• [Data supplied]:
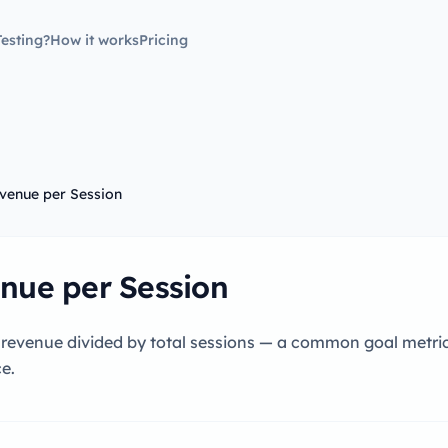
esting?
How it works
Pricing
venue per Session
nue per Session
 revenue divided by total sessions — a common goal metric
e.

• [Try it]:
Output exactly the lines from the one holding "venue per Session" to the end of the material above, with both ends included.

• [Output for this exercise]:
venue per Session
nue per Session
 revenue divided by total sessions — a common goal metric
e.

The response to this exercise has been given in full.